If you are a Windows platform, you would activate the virtualenv like this:

% .venv\Scripts\activate.bat

Once the virtualenv is activated, you can install the required dependencies.

$ pip install -r requirements.txt

Pre-deployment

If this is your first time deploying your code via CDK to your AWS Account, you will need to first bootstrap your AWS account in both us-east-1 and also the region that you are deploying to.

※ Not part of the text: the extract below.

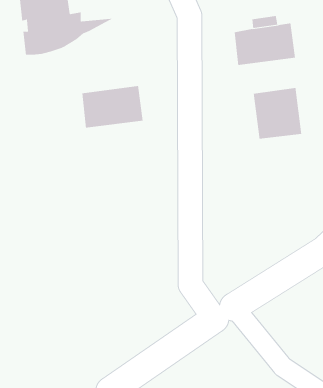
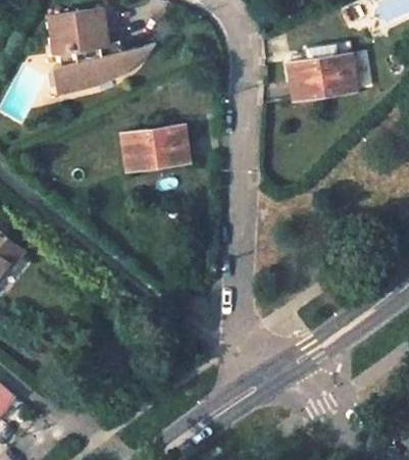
building: [253,87,302,140] -> none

Otherwise, you can skip this step.

$ cdk bootstrap aws://<account no>/us-east-1 aws://<account no>/<aws region to deploy main application stack>

Then proceed to run the below command to:

  • build the React-based web application
  • download python dependencies required for creating the AWS Lambda Layer
  • copy custom library (connectionsinsights)
$ ./setup.sh

Deploy

To deploy the solution (it takes approximately 30mins):

$ ./deploy.sh <aws region to deploy main application stack>

Clean up

To destroy the solution:

$ ./destroy.sh <aws region where main application stack was deployed>

If you encounter deletion failure due to S3 buckets not empty, this could be due to access log files written to the S3 buckets after they were emptied as part of the cdk destroy process. If this happens, just empty those buckets and re-run the clean up command again.